--- SUPPLIED ENTRIES Enclosed Below ---

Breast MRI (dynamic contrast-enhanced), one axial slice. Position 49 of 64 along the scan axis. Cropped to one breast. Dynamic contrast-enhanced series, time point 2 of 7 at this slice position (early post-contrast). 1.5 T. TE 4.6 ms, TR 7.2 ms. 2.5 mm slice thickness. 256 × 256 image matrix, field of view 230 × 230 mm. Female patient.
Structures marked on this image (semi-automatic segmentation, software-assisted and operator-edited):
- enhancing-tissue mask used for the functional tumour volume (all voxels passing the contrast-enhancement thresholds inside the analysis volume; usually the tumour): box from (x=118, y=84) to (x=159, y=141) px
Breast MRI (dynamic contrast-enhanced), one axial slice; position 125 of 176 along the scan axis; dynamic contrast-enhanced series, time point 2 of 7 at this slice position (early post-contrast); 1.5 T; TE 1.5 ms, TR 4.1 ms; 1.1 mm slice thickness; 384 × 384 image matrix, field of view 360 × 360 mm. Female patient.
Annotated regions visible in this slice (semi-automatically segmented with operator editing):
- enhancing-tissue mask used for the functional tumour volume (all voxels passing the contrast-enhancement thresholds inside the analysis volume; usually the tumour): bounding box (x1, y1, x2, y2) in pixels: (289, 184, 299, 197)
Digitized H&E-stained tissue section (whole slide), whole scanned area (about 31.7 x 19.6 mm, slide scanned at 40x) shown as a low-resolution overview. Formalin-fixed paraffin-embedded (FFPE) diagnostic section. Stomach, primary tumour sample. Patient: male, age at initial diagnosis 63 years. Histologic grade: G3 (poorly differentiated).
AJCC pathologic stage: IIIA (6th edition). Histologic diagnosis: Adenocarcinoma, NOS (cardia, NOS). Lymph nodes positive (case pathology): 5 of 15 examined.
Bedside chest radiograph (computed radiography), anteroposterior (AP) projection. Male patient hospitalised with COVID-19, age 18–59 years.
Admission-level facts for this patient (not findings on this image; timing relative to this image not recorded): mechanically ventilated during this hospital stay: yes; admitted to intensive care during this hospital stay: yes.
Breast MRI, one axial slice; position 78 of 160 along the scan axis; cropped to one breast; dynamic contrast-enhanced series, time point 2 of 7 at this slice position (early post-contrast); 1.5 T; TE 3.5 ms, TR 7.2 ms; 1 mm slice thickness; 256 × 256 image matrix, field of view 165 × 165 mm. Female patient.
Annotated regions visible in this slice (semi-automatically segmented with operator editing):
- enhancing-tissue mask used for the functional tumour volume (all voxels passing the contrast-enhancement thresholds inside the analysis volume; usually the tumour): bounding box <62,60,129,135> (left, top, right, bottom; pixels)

--- End of Enclosed SUPPLIED ENTRIES ---

» TASK STATEMENT: Output the complete set of records word for word.

» YOUR RESPONSE:
Breast MRI (dynamic contrast-enhanced), one axial slice. Position 49 of 64 along the scan axis. Cropped to one breast. Dynamic contrast-enhanced series, time point 2 of 7 at this slice position (early post-contrast). 1.5 T. TE 4.6 ms, TR 7.2 ms. 2.5 mm slice thickness. 256 × 256 image matrix, field of view 230 × 230 mm. Female patient.
Structures marked on this image (semi-automatic segmentation, software-assisted and operator-edited):
- enhancing-tissue mask used for the functional tumour volume (all voxels passing the contrast-enhancement thresholds inside the analysis volume; usually the tumour): box from (x=118, y=84) to (x=159, y=141) px
Breast MRI (dynamic contrast-enhanced), one axial slice; position 125 of 176 along the scan axis; dynamic contrast-enhanced series, time point 2 of 7 at this slice position (early post-contrast); 1.5 T; TE 1.5 ms, TR 4.1 ms; 1.1 mm slice thickness; 384 × 384 image matrix, field of view 360 × 360 mm. Female patient.
Annotated regions visible in this slice (semi-automatically segmented with operator editing):
- enhancing-tissue mask used for the functional tumour volume (all voxels passing the contrast-enhancement thresholds inside the analysis volume; usually the tumour): bounding box (x1, y1, x2, y2) in pixels: (289, 184, 299, 197)
Digitized H&E-stained tissue section (whole slide), whole scanned area (about 31.7 x 19.6 mm, slide scanned at 40x) shown as a low-resolution overview. Formalin-fixed paraffin-embedded (FFPE) diagnostic section. Stomach, primary tumour sample. Patient: male, age at initial diagnosis 63 years. Histologic grade: G3 (poorly differentiated).
AJCC pathologic stage: IIIA (6th edition). Histologic diagnosis: Adenocarcinoma, NOS (cardia, NOS). Lymph nodes positive (case pathology): 5 of 15 examined.
Bedside chest radiograph (computed radiography), anteroposterior (AP) projection. Male patient hospitalised with COVID-19, age 18–59 years.
Admission-level facts for this patient (not findings on this image; timing relative to this image not recorded): mechanically ventilated during this hospital stay: yes; admitted to intensive care during this hospital stay: yes.
Breast MRI, one axial slice; position 78 of 160 along the scan axis; cropped to one breast; dynamic contrast-enhanced series, time point 2 of 7 at this slice position (early post-contrast); 1.5 T; TE 3.5 ms, TR 7.2 ms; 1 mm slice thickness; 256 × 256 image matrix, field of view 165 × 165 mm. Female patient.
Annotated regions visible in this slice (semi-automatically segmented with operator editing):
- enhancing-tissue mask used for the functional tumour volume (all voxels passing the contrast-enhancement thresholds inside the analysis volume; usually the tumour): bounding box <62,60,129,135> (left, top, right, bottom; pixels)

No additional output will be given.